The mystery of sleep (or the lack thereof)
September 20, 2021
I scarcely experience sleepless nights. After the periodic natural loss of consciousness overtakes my body for a couple of hours, I sometimes find my eyes forced open from a bad dream during my rem cycle or the pain in my stomach that accompanies a feeling telling me something is not right. On these occasions, I usually awaken to find my 5’6” body curled into a tiny ball, taking up only two square feet of the queen-sized bed I spend nearly every night in. As restless and disturbing hours of the evening precede me, I suddenly remember everything I have yet to check off my to-do list and my mind races with the dreadful thought of how tired I am going to be the next morning. Stress consumes me, and the routine of my body’s circadian rhythm is thrown off for yet another day. I plead with my mind to sleep, but my request is denied.
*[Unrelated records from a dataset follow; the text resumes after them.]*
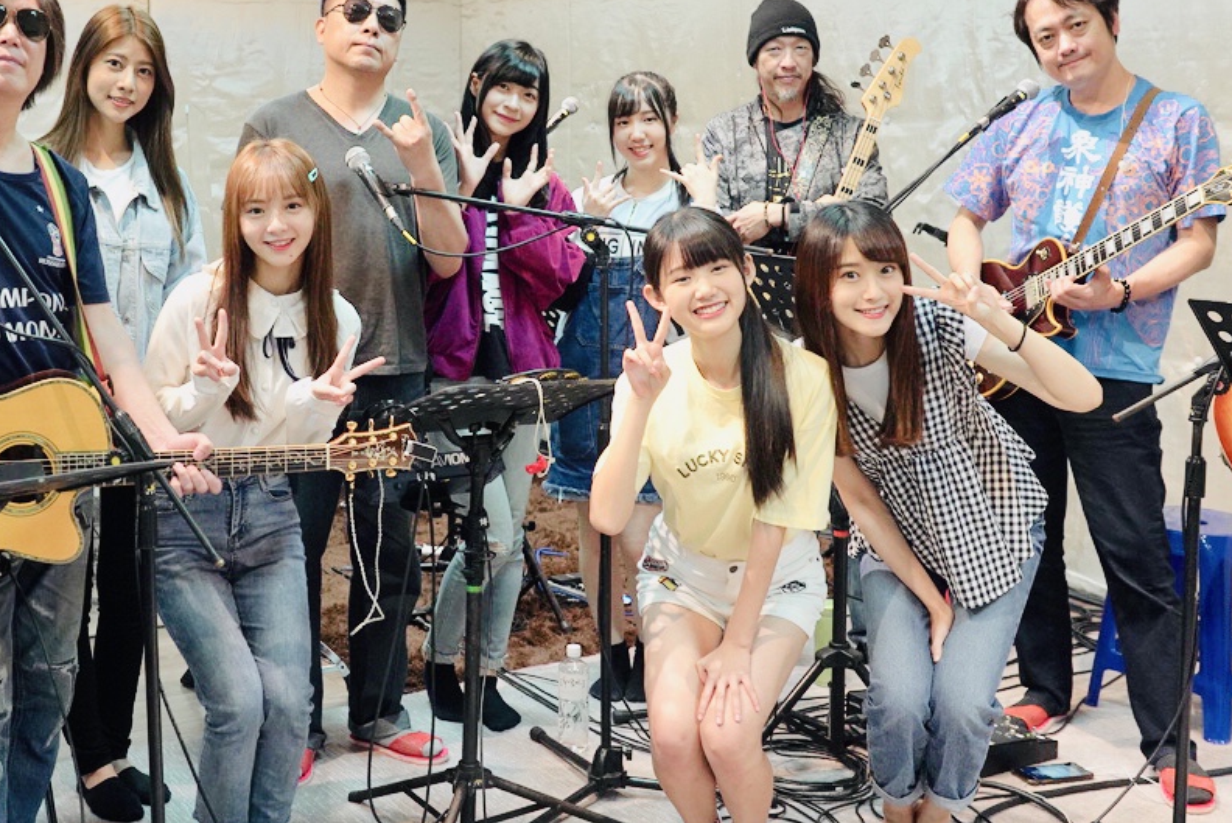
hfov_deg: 39.8
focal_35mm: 49
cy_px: 310
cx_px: 401
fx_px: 1678
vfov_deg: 27.5
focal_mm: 24
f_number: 3.2
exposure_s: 1/125
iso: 1250
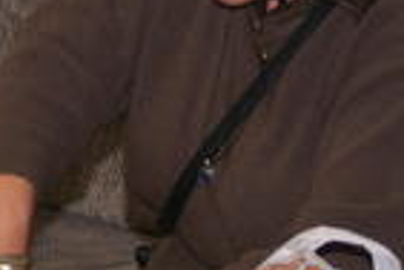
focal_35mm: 341
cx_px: 106
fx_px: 3826
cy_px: 115
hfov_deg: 6.0
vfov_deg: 4.0
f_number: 5.6
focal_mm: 50
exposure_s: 1/60
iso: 100
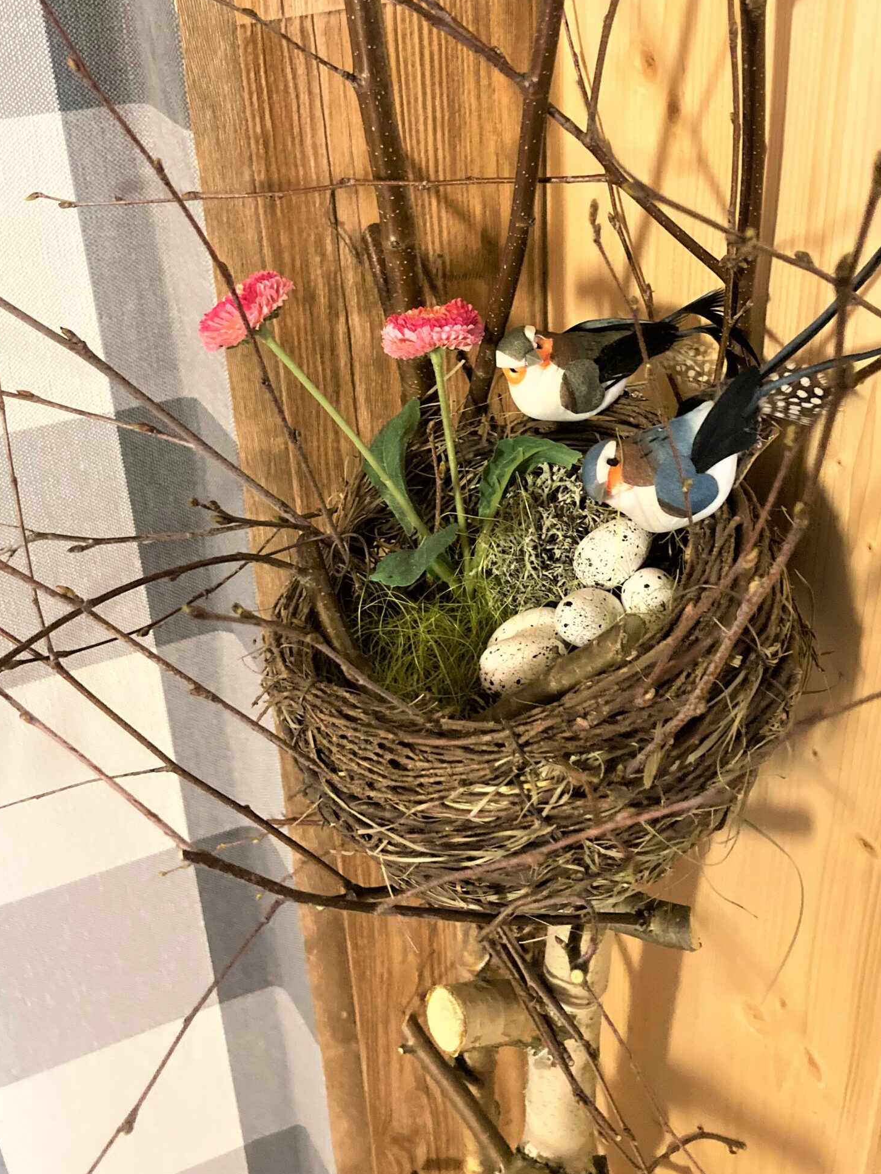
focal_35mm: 37
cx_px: 440
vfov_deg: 49.6
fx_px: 1255
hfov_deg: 38.7
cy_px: 430
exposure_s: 1/30
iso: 640
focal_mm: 3.99
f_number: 1.8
As my heart rate finally begins to level off and I start to watch the clock pass by, irrational thoughts are now beginning to plague my mind. I overanalyze the creation and vastness of the galaxies, petrifying depths of the ocean and the inner substances of the Earth. I question the latent content of my nightmare, trying to rationalize through all of the ways it could apply to my life. I know that psychologists theorize that eight in 10 dreams are marked by one negative emotion or event, so what was the one that troubled mine? I think about every humiliating interaction I have ever had or every mistake I have ever made, and wonder what I could have possibly been put on this earth to do in life. Still, sleep is the only thing that I want to fulfill me.
After I have racked every inch of my brain for hours, I try just laying there, thoughtless. My eyes shut again and the typical procedure repeats itself. I change the positions of my arms and legs, flip my pillow over to the cold side and finally shove the plethora of blankets off my body. When none of this works, I drag myself to the bathroom to brush my teeth, hoping this will in some way trick my brain into insinuating my body to rest, but yet another hour ticks by and my old friend is nowhere to be found. My mind and body become a slave to sleep, craving it like a drug and longing for its simplistic regularity to return to me.
Although this temporary insomnia seems like a curse and often occurs on the worst of occasions, it is a process that reminds me I am only human. Just one out of 7.9 billion people on this planet, who right now happens to be exacerbated over a loss of rest. I ultimately realize this deprivation is out of my control. I am merely a pawn in the daunting chess match of sleep, or lack thereof. There is nothing I can do… and just like that, my eyes doze off and I awaken to another morning.